As for the story, it goes like this...
Foggy Nelson and Daredevil decide to prosecute the Kingpin, and set about securing evidence that will lead to his imprisonment. Meanwhile Maya is trying to locate more information about her father's murder. Maya knows the Kingpin as a benevelent family friend and upstanging member of the business community, she is unaware of his criminal dealings. Upon prompting from the Kingpin, and under the impression she is doing Fisk a favour, she befriends Matt Murdock.
False trails of information mean these characters, in all their identities, collide. Current events force them to reflect on their childhood and evaluate how they came to be the person they are today.
Part crime drama, part romance, part action and vengeance tale. This book has a whole lot of promise and my gods, does it deliver.
What's good about it?
There's the obvious things that make a book good - solid pacing, a good cast, good dialogue, a keen sense of drama etc. This book has those aspects, but it's also got a whole lot of other things specific to this particular story.
Take Maya. She's Deaf, and this is an important part of her identity, but she is more than just her Deafness. Unlike daredevil, her powers are not linked to or caused by her inability to hear. Maya is shown to be clever, creative, determined, flirtatious, confident, friendly, warm and dedicated. She is never a victim or a figure to pity, which makes her a unique addition to the (low) number of Deaf characters in literature. Within the dialogue the book demonstrates a high level of Deaf awareness and often discusses the barriers faced by those who are Deaf or blind. This commentary is blended into the plot in a natural manner, usually in terms of day to day events. For example, Maya's need to have people face her so she can read their lips. Maya's Deafhood makes her unique, but she is such a well fleshed out and compelling character she transcends stereotypes.
In addition to this it's quite simply a gripping story with a lot to say - you'll find no filler material here. The flashbacks to childhood mean that we learn the character's histories and are provided with a good introduction to each one. This book is a self contained arc collecting issue numbers 9 to 15 of the Daredevil series, but it doesn't require previous knowledge to understand or enjoy it.
What's bad about it?
In the section above I mentioned how the dialogue within this book shows a high level of Deaf awareness. Well mostly that's true, (although the explanations for why she has perfect speech and how she learnt American Sign Language seem a bit hamfisted), unfortunately it seems that something was mis-communicated to the artist. For example, there are a few scenes where Maya is lip reading people in the dark or with her eyes closed. These moments are irksome. They are not irksome enough to stop me reading or enjoying the book, but they do jump out as being ill thought through. They may annoy you to a greater or lesser extent.
The other thing that may be troublesome to some readers, is Daredevil's skill set. He is an advanced gymnast, has heightened senses and is such a good fighter it sometimes seems he is near invulnerable or superhuman. This aspect of him may or may not capture your interest.
What's the art like?
Ignoring the impossibility of lip reading in the dark and focusing on the technical aspects, the art is bloody great. It's quite varied and encompasses a whole range of emotions, moods, and relationships.

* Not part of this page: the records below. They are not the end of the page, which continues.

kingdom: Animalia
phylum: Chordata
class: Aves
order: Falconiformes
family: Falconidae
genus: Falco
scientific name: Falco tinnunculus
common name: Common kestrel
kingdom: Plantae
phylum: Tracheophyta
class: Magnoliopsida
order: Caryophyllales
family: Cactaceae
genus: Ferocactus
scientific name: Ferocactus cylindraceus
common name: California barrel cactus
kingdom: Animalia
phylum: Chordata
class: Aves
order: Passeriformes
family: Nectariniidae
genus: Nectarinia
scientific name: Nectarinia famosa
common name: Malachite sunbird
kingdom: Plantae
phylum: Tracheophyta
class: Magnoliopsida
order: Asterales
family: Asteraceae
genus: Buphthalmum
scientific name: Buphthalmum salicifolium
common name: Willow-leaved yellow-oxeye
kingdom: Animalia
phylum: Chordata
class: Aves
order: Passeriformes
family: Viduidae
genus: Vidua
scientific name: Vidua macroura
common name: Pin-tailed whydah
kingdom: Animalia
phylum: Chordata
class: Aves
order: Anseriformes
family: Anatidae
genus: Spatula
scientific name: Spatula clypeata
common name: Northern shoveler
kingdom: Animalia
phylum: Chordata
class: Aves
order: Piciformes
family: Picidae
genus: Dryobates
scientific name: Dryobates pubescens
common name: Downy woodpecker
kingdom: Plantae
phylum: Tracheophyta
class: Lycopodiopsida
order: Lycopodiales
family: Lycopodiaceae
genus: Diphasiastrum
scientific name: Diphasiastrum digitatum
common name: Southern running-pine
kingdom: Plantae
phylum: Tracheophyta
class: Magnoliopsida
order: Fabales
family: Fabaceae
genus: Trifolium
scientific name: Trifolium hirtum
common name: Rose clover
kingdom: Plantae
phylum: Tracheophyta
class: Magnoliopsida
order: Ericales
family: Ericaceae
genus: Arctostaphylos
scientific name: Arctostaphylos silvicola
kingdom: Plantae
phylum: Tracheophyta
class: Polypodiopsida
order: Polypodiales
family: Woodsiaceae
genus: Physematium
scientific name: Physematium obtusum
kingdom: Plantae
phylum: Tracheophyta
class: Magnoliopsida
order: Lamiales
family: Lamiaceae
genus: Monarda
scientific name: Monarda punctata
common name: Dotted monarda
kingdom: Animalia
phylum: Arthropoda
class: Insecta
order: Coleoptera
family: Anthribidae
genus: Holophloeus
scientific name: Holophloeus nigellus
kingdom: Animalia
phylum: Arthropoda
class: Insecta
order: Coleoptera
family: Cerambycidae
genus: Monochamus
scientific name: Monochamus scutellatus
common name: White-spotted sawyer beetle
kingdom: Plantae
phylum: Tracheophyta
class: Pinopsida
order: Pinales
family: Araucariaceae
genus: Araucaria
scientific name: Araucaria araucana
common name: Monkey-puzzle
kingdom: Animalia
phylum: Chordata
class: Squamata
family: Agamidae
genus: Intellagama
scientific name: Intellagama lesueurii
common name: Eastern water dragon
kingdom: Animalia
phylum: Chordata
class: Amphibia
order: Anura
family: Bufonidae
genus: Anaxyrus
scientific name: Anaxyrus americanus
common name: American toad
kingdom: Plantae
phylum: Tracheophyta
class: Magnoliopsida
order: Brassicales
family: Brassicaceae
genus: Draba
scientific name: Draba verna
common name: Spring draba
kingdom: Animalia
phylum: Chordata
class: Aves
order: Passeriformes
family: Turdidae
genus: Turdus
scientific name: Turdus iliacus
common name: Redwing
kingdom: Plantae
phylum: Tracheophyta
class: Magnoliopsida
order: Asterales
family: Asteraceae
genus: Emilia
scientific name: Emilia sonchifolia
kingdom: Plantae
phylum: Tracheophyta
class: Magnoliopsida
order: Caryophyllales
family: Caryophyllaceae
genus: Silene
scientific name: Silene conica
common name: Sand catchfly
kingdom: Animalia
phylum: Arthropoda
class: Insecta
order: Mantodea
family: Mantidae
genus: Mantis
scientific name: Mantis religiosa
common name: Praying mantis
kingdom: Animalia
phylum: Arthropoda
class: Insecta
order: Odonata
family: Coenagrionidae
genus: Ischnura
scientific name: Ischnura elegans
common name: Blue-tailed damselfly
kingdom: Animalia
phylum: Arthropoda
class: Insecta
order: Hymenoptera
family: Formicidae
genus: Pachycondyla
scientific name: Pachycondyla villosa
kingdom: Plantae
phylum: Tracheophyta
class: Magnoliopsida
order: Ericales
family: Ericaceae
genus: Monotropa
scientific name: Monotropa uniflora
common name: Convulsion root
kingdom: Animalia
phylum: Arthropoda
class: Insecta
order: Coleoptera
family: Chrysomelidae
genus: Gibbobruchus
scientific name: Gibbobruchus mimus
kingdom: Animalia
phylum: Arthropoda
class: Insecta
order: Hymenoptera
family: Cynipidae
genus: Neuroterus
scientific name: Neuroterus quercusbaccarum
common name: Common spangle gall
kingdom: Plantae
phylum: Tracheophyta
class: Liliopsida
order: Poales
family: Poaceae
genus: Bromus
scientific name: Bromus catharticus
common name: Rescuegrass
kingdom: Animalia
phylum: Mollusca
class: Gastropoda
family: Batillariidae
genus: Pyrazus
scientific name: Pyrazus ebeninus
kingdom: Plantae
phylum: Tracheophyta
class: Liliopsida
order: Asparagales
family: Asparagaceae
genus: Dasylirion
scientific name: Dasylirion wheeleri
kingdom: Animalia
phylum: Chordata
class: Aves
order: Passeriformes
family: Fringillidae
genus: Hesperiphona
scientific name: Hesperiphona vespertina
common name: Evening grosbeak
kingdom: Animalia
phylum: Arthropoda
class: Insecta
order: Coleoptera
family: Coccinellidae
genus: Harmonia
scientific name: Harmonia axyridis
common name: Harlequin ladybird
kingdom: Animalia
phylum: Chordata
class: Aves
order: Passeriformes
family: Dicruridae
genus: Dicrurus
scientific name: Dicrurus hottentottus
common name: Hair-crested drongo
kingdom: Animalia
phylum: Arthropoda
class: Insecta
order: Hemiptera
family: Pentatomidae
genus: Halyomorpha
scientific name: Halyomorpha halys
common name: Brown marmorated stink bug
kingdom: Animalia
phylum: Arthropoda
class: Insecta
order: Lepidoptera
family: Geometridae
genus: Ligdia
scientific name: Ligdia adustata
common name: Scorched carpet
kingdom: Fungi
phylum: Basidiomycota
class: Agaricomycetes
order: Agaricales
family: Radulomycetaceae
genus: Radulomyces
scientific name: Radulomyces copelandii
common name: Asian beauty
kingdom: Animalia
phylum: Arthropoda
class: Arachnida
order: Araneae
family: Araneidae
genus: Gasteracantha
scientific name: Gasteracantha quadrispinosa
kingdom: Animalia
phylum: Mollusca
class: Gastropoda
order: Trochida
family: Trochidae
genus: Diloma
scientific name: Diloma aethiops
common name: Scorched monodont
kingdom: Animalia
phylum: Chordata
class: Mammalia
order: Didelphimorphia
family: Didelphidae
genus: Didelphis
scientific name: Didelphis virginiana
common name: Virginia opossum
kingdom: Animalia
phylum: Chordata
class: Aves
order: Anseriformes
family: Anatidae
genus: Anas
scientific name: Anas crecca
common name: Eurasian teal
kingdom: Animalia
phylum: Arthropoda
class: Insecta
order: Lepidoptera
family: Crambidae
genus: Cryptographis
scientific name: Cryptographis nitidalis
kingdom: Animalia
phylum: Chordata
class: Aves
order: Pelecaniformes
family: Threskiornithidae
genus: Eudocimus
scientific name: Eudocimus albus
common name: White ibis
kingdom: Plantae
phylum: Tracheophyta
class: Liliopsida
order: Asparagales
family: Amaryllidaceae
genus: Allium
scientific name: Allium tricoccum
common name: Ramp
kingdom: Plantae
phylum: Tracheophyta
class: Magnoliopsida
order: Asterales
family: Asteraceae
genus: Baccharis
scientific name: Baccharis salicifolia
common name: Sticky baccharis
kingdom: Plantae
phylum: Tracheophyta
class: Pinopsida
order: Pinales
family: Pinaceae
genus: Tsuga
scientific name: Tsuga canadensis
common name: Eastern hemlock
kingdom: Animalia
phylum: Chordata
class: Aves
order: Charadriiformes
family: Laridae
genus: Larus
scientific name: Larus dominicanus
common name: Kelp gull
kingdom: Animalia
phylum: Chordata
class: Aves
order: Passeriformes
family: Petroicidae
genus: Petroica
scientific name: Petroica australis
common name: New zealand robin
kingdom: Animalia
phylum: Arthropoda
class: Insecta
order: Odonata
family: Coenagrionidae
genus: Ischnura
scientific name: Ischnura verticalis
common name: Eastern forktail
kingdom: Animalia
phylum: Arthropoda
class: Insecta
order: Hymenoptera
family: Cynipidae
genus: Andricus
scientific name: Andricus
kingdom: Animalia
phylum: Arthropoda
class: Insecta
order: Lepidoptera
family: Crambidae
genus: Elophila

It's imaginative, sometimes surreal and has recurring themes, such as music, that play a large part in both Daredevil's and Echo's story.
There is a heady, overpowering feel to the art that has as much to do with the layout as the colours. During the more intense moments of the story the art becomes intoxicating and sweeps you off your feet.
At the time of writing this book is only available in hardcover. Should we hear about a paperback being released, this post will be updated with the relevant information.
This trade also includes a short standalone story at the back, which is primarily about the power of the human spirit. It is framed around Daredevil and Echo but it's really about the ordinary folk of Hell's Kitchen, New York. It's a nice little way to wrap up and a good bonus to the main story.
Maya is the only Deaf superhero in Marvel or DC and pitifully few stories about her have been collected. The Vision Quest story arc centres on Echo and can be found secondhand on Amazon here. Maya later joined The Avengers and features in a number of their issues. Details to be included in this post when found.
As for Daredevil, I recommend you try out Yellow, Redemption and Wake Up.